Young women led the Lesotho Rising by creating a space for young women to discuss their justice issues. The rising included a performance of “The Vagina Monologues” and a story circle where issues of sexual and economic violence against women were discussed openly.
Santa Fe, New Mexico:
In the lead up to the Rising in February, an “Empower the Girl” summit was organized and led by V-Girls from Santa Fe. As part of the campaign, young activists and students in the community held creative “Just Art” initiatives with tattoo events and photo exhibits on themes of justice at the Santa Fe University of Art and Design.
Through #CampusRising, students at colleges and universities across all 50 states of the U.S. rose to stop sexual assault on campuses and to hold administrations accountable to properly prevent or adequately respond to the needs of the college survivors. #CampusRising leveraged V-Day’s 15-year history at schools across the nation, which has contributed to what is now a widespread dialogue about reforming campus sexual assault policies.
Out of the 150 Risings that took place in 119 cities across Italy, the majority of participants were young people. Youth and students all over the country shared their thoughts on the larger meaning of justice for women and girls: the importance of respect, value, a guarantee for equality and social justice, but all pointing to EDUCATION as crucial starting point.
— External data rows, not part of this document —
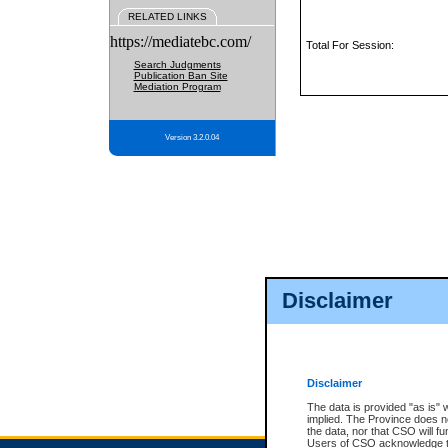
RELATED LINKS
https://mediatebc.com/
Total For Session:
Search Judgments
Publication Ban Site
Mediation Program
Version 3.2.0.04
Disclaimer
Disclaimer
The data is provided "as is" 
implied. The Province does n
the data, nor that CSO will fun
Users of CSO acknowledge th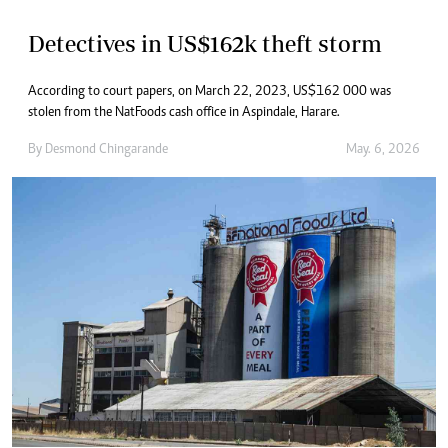
Detectives in US$162k theft storm
According to court papers, on March 22, 2023, US$162 000 was
stolen from the NatFoods cash office in Aspindale, Harare.
By
Desmond Chingarande
May. 6, 2026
“In order to stop violence, injustice, discrimination and abuse of power it’s necessary to change the culture that generates it. School text still describes Mums at home baking cakes while Dads owns the Family.” In Modena, students stopped their classes for the day, dancing for the Rising.
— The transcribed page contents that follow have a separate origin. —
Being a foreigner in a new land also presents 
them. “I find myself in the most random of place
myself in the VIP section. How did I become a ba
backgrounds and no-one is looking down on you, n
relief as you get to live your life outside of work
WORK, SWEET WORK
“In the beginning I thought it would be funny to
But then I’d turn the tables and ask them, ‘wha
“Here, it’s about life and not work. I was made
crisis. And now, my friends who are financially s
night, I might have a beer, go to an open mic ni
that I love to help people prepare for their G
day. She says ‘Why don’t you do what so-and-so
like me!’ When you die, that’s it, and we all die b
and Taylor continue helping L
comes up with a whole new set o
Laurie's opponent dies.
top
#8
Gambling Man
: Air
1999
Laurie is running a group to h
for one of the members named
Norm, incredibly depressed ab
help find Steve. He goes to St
One Billion Rising for Justice took over the whole nation with an amazing sense of energy, talent and creativity. Risings to end all forms of sexual violence, abuse and discrimination continued. The most extensive energy and fun, as well as the loudest display of public presence, came from schools and college students from across the country, who led colorful risings in their communities using dance, music, poetry and art.
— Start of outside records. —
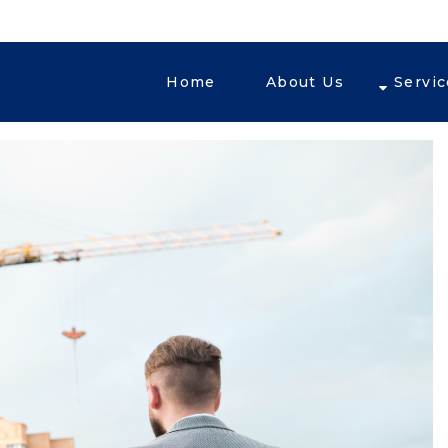
Home
About Us
Servi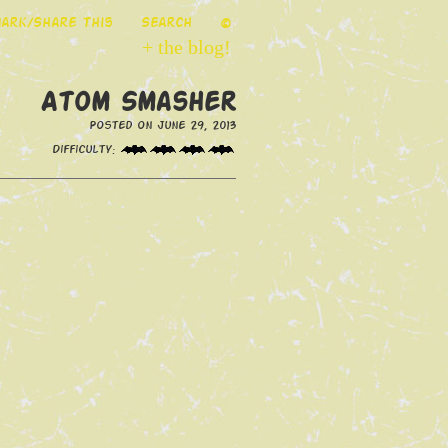
ark/Share This
Search
©
+ the blog!
Atom Smasher
Posted on June 29, 2013
Difficulty:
The One Billion Rising Philippine task force team involved a huge youth sector that initiated and implemented their own Rise for Justice campaigns and events. Led by National Union of Students of the Philippines (NUSP), Gabriela Youth, Salinlahi Children’s group, Association for the Rights of Children in Southeast Asia (ARCSEA), Kabataan (Youth) Party List, Act Now, Anakbayan (Child of the Nation) – the comprehensive national democratic mass movement of the Filipino youth – the youth sector and youth leaders mobilised hundreds of schools and colleges around the country in their #Rise4Education – “Education is a Right not a Privilege” campaign. They rose against the government to demand greater budget for the education sector, against social injustices that do not enable their parents to pay their tuition fees, and against militarization, as schools in some parts of the country continue to be occupied by military forces. The youth also rose against lack of facilities in school, against tuition fee hikes, against the delayed salaries of their teachers, and against sexual harassment in schools. They rose against sexual exploitation of children and against poverty, taking the government to task for their economic exploitation of the people that forces thousands of young girls into prostitution each year, just to be able to continue going to school, with their “NO to Prostitution for Tuition campaign”. They marched and danced outside the Department of Education with their justice demands, and conducted local activities and awareness drives such as education forums, discussions on VAW and justice in the youth context, community outreach, build-up flash mobs and “Move to Mob” events to drumbeat their Rise for Justice campaigns for their bigger activities on February 14th. On Rising day, colleges in Metro Manila held a University Rising in the college belt, where college students came dressed in the colors of their schools in their “Wear Your Pride” initiative.